The summer of ’92, I was waiting tables at a suburban restaurant—the kind that serves the same food as the chains, but without the chipper décor and level of quality. I was on break from college, and this is what I did: slept in, drank coffee and smoked endless cigarettes at work, came home, changed clothes, and went out with Brandon to drink filched alcohol. My diet was made up disproportionately of fries taken off the restaurant’s patrons’ plates while they waited under the heat lamp. I dipped them in the open containers of salad dressing and popped them in my mouth before delivering the plates.
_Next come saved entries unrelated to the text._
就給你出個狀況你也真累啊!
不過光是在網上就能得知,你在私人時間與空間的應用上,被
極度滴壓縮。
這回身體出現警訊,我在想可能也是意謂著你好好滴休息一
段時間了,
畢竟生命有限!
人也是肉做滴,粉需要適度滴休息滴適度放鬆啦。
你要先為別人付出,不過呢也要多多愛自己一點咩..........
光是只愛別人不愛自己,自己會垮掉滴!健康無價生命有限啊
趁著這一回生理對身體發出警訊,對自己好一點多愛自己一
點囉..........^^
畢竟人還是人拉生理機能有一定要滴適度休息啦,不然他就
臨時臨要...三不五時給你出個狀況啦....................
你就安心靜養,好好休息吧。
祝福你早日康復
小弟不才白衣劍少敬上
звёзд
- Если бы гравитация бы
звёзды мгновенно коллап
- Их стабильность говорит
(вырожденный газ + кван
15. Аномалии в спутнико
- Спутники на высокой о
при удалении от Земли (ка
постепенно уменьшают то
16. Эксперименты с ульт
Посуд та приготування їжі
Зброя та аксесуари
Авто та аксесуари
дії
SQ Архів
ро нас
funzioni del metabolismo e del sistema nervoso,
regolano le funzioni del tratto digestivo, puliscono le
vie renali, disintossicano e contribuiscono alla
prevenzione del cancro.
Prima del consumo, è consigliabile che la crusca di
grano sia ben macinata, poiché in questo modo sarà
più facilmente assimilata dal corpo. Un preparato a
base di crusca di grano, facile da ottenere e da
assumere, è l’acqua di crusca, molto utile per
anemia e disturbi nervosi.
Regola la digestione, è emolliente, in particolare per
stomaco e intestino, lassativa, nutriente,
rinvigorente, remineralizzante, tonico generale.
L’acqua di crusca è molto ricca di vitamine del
Turns out, all of this—the hoisting of trays, the greasy fries, the coffee and alcohol, the smokes—contributed to a hiatal hernia. I had a G.I. scan, was given some medicine, and took a few days off of work.

The best thing about it—in fact, the only thing I really remember—is how relieved I was to get out of Fajita Night. Even now, I can’t smell fajitas without thinking, pain in the ass. The hot skillets, the many plates, the little tub of tortillas, that last squirt of lemon juice to make it sizzle as we lugged the trays across the dining room. The extras sidework of cleaning the fajita grease off the trays. The way the smell would stay in your hair and in your clothes. (The only thing worse than fajita night, in my opinion, was employment at an all-you-can-eat seafood place, meaning the lingering smell of crab legs and the hushpuppy fryer.)
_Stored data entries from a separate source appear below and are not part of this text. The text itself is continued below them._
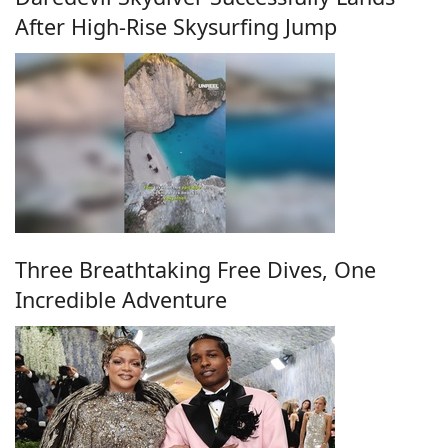
After High-Rise Skysurfing Jump
Three Breathtaking Free Dives, One
Incredible Adventure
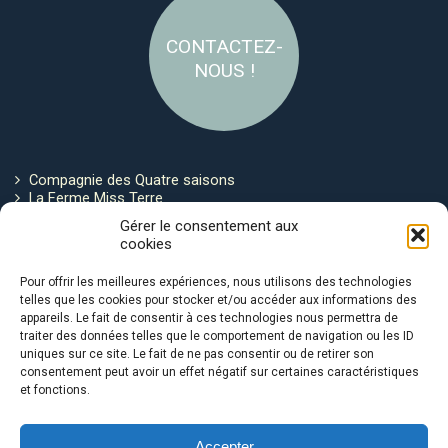
CONTACTEZ-
NOUS !
Compagnie des Quatre saisons
La Ferme Miss Terre
Politique de cookies
Gérer le consentement aux
cookies
Restez connecté !
Pour offrir les meilleures expériences, nous utilisons des technologies
telles que les cookies pour stocker et/ou accéder aux informations des
appareils. Le fait de consentir à ces technologies nous permettra de
traiter des données telles que le comportement de navigation ou les ID
uniques sur ce site. Le fait de ne pas consentir ou de retirer son
consentement peut avoir un effet négatif sur certaines caractéristiques
et fonctions.
Avec le soutien de :
Accepter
My diet is better now, and I don’t drink coffee. I’m on the same sort of stomach pills. I still don’t quite know what that pain in my side is, but I think my hypochondria is dormant. These days, I'm thinking it ain’t nothing but an upper G.I. thing, and (knock wood) I never have to participate in Fajita Night again.

6 comments:

Bette said...

Oh my god. It's Complaining Old Farts Monday. Don't tell me you're wearing red shoes, too?

Bette said...

See, because I, too, am wearing red shoes. And, um, complaining about my falling apart body.

*sigh*

Jokes work better in person.

Jennifer said...

Crap. You're right. And I was wearing a red skirt.

Nicole D. Johns said...

I just have to laugh. I too worked in a an all-you-can-eat (and boy did they) seafood place right after college. I will never eat a crab leg. Not ever.

But somehow memories of those hardworking, hard playing days are the ones my friends and I go to whenever we are together. But then again, we never had a hernia. A hangover or 23, yes. But no hernias.

Anonymous said...

I'm worse than a hypochondriac. I'm a hypochondriac by proxy. I read where you said "upper left abdomen" and I thought, "crap! That's where her HEART is!" (sort of) Then I thought "I won't tell her because I don't want to worry her." But then I thought, "But I bet she already knows where her heart is anyway." It was a very long conversation in my head.

I hope you get it cleared up quickly.

Jennifer said...

Nicole, you poor thing! That's a definite shower after work.

Jody, it's not my heart (thank goodness). Weirdly, the upper left abdomen doesn't have a ton in it (I guess that's so we can, you know, breathe). I'm feeling a lot better, though.